## Available data
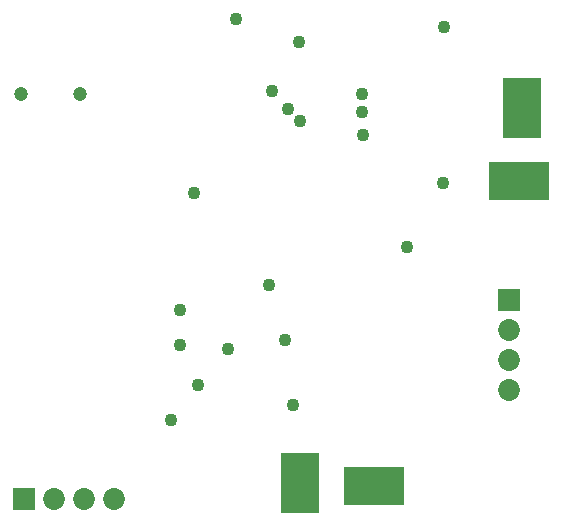
<source format=gbr>
G04*
G04 #@! TF.GenerationSoftware,Altium Limited,Altium Designer,24.9.1 (31)*
G04*
G04 Layer_Color=16711935*
%FSLAX44Y44*%
%MOMM*%
G71*
G04*
G04 #@! TF.SameCoordinates,A5FDB0DF-61DD-428A-86FC-16637F0B46B7*
G04*
G04*
G04 #@! TF.FilePolarity,Negative*
G04*
G01*
G75*
%ADD48C,1.2032*%
%ADD49R,5.2032X3.2032*%
%ADD50R,3.2032X5.2032*%
%ADD51R,1.8532X1.8532*%
%ADD52C,1.8532*%
%ADD53R,1.8532X1.8532*%
%ADD54C,1.0922*%
D48*
X703110Y895350D02*
D03*
X753110D02*
D03*
D49*
X1125220Y821690D02*
D03*
X1002030Y563880D02*
D03*
D50*
X1127760Y883920D02*
D03*
X939800Y566420D02*
D03*
D51*
X1116330Y721360D02*
D03*
D52*
Y695960D02*
D03*
Y670560D02*
D03*
Y645160D02*
D03*
X731520Y552450D02*
D03*
X756920D02*
D03*
X782320D02*
D03*
D53*
X706120D02*
D03*
D54*
X885190Y958850D02*
D03*
X939800Y872490D02*
D03*
X929640Y882650D02*
D03*
X938530Y939800D02*
D03*
X933450Y632460D02*
D03*
X853310Y649100D02*
D03*
X838200Y683260D02*
D03*
X878840Y679450D02*
D03*
X830580Y619760D02*
D03*
X838200Y712470D02*
D03*
X913130Y734060D02*
D03*
X927100Y687070D02*
D03*
X1029970Y765810D02*
D03*
X991870Y880110D02*
D03*
X993140Y861060D02*
D03*
X849630Y811530D02*
D03*
X915670Y897890D02*
D03*
X991870Y895350D02*
D03*
X1060450Y820420D02*
D03*
X1061720Y952500D02*
D03*
M02*

</source>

## Directions
Reproduce the whole listing exactly, but not the images in it.

## Written reply
<source format=gbr>
G04*
G04 #@! TF.GenerationSoftware,Altium Limited,Altium Designer,24.9.1 (31)*
G04*
G04 Layer_Color=16711935*
%FSLAX44Y44*%
%MOMM*%
G71*
G04*
G04 #@! TF.SameCoordinates,A5FDB0DF-61DD-428A-86FC-16637F0B46B7*
G04*
G04*
G04 #@! TF.FilePolarity,Negative*
G04*
G01*
G75*
%ADD48C,1.2032*%
%ADD49R,5.2032X3.2032*%
%ADD50R,3.2032X5.2032*%
%ADD51R,1.8532X1.8532*%
%ADD52C,1.8532*%
%ADD53R,1.8532X1.8532*%
%ADD54C,1.0922*%
D48*
X703110Y895350D02*
D03*
X753110D02*
D03*
D49*
X1125220Y821690D02*
D03*
X1002030Y563880D02*
D03*
D50*
X1127760Y883920D02*
D03*
X939800Y566420D02*
D03*
D51*
X1116330Y721360D02*
D03*
D52*
Y695960D02*
D03*
Y670560D02*
D03*
Y645160D02*
D03*
X731520Y552450D02*
D03*
X756920D02*
D03*
X782320D02*
D03*
D53*
X706120D02*
D03*
D54*
X885190Y958850D02*
D03*
X939800Y872490D02*
D03*
X929640Y882650D02*
D03*
X938530Y939800D02*
D03*
X933450Y632460D02*
D03*
X853310Y649100D02*
D03*
X838200Y683260D02*
D03*
X878840Y679450D02*
D03*
X830580Y619760D02*
D03*
X838200Y712470D02*
D03*
X913130Y734060D02*
D03*
X927100Y687070D02*
D03*
X1029970Y765810D02*
D03*
X991870Y880110D02*
D03*
X993140Y861060D02*
D03*
X849630Y811530D02*
D03*
X915670Y897890D02*
D03*
X991870Y895350D02*
D03*
X1060450Y820420D02*
D03*
X1061720Y952500D02*
D03*
M02*

</source>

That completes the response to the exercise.